ARM LLM Summarization Demonstration

A demonstration of a large language summarization model deployed under ARM pipeline deployment configurations.

This tutorial is available on the Wallaroo Tutorials repository.

This tutorial demonstrates how to use the Wallaroo combined with ARM processors to perform inferences with pre-trained computer vision ML models. This demonstration assumes that:

A Wallaroo version 2023.3 or above instance is installed.
A nodepools with ARM architecture virtual machines are part of the Kubernetes cluster. For example, Azure supports Ampere® Altra® Arm-based processor included with the following virtual machines:
- Dpsv5 and Dpdsv5-series
- Epsv5 and Epdsv5-series
The model hf-summarization-bart-large-samsun.zip (1.4 G) has been downloaded to the ./models folder.

Tutorial Goals

For our example, we will perform the following:

Create a workspace for our work.
Upload the the resnet computer vision model model.
Create a pipeline using the default architecture that can ingest our submitted data, submit it to the model, and export the results while tracking how long the inference took.
Redeploy the same pipeline on the ARM architecture, then perform the same inference on the same data and model and track how long the inference took.
Compare the inference timing through the default architecture versus the ARM architecture.

Steps

Import Libraries

The first step will be to import our libraries.

import json
import os

import wallaroo
from wallaroo.pipeline   import Pipeline
from wallaroo.deployment_config import DeploymentConfigBuilder
from wallaroo.framework import Framework

import pyarrow as pa
import numpy as np
import pandas as pd

Connect to the Wallaroo Instance

The first step is to connect to Wallaroo through the Wallaroo client. The Python library is included in the Wallaroo install and available through the Jupyter Hub interface provided with your Wallaroo environment.

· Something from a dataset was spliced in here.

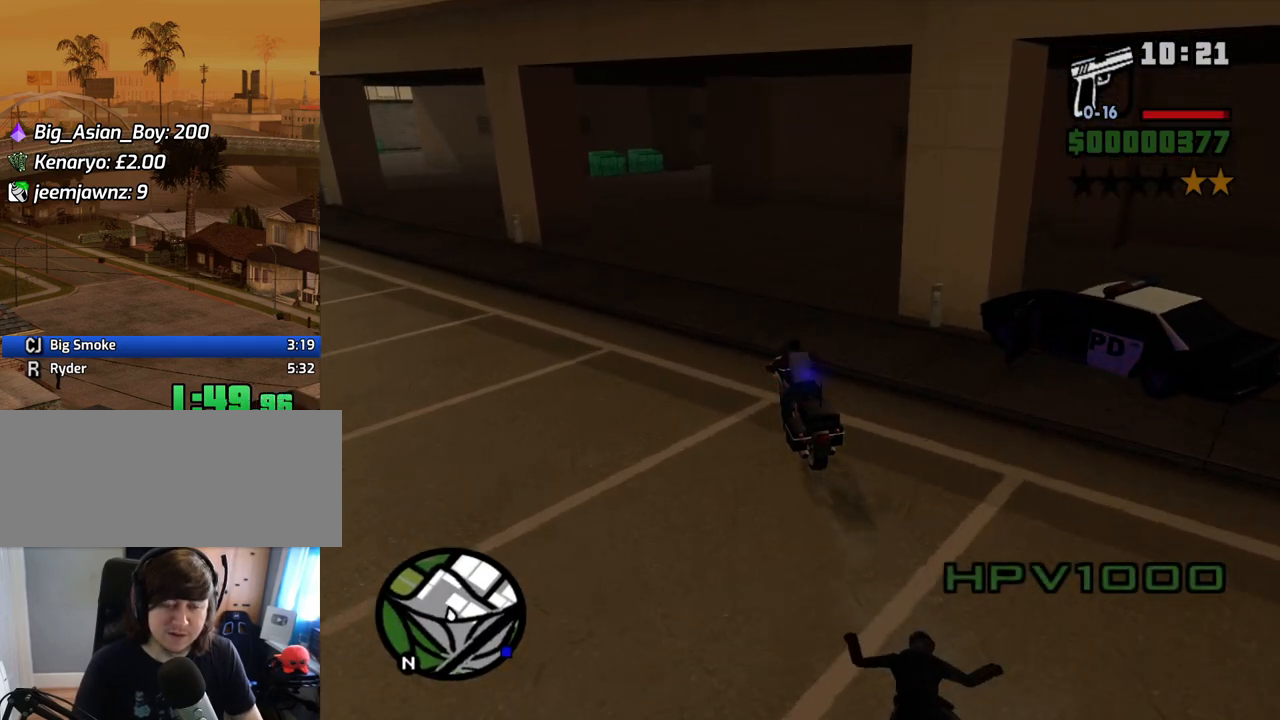
{"keys": ["2", "w"], "mouse": [], "events": [[67, "2", "up"], [118, "2", "down"], [252, "2", "up"], [302, "2", "down"], [436, "2", "up"], [436, "a", "down"], [486, "2", "down"], [486, "a", "up"]]}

This is accomplished using the wallaroo.Client() command, which provides a URL to grant the SDK permission to your specific Wallaroo environment. When displayed, enter the URL into a browser and confirm permissions. Store the connection into a variable that can be referenced later.

If logging into the Wallaroo instance through the internal JupyterHub service, use wl = wallaroo.Client(). For more information on Wallaroo Client settings, see the Client Connection guide.

wl = wallaroo.Client()

Configure PyArrow Schema

You can find more info on the available inputs under TextSummarizationInputs or under the official source code from 🤗 Hugging Face.

input_schema = pa.schema([
    pa.field('inputs', pa.string()),
    pa.field('return_text', pa.bool_()),
    pa.field('return_tensors', pa.bool_()),
    pa.field('clean_up_tokenization_spaces', pa.bool_()),
    # pa.field('generate_kwargs', pa.map_(pa.string(), pa.null())), # dictionaries are not currently supported by the engine
])

output_schema = pa.schema([
    pa.field('summary_text', pa.string()),
])

Upload Model

We will now create or connect to our pipeline and upload the model. We will set the architecture of the model to ARM for its deployment.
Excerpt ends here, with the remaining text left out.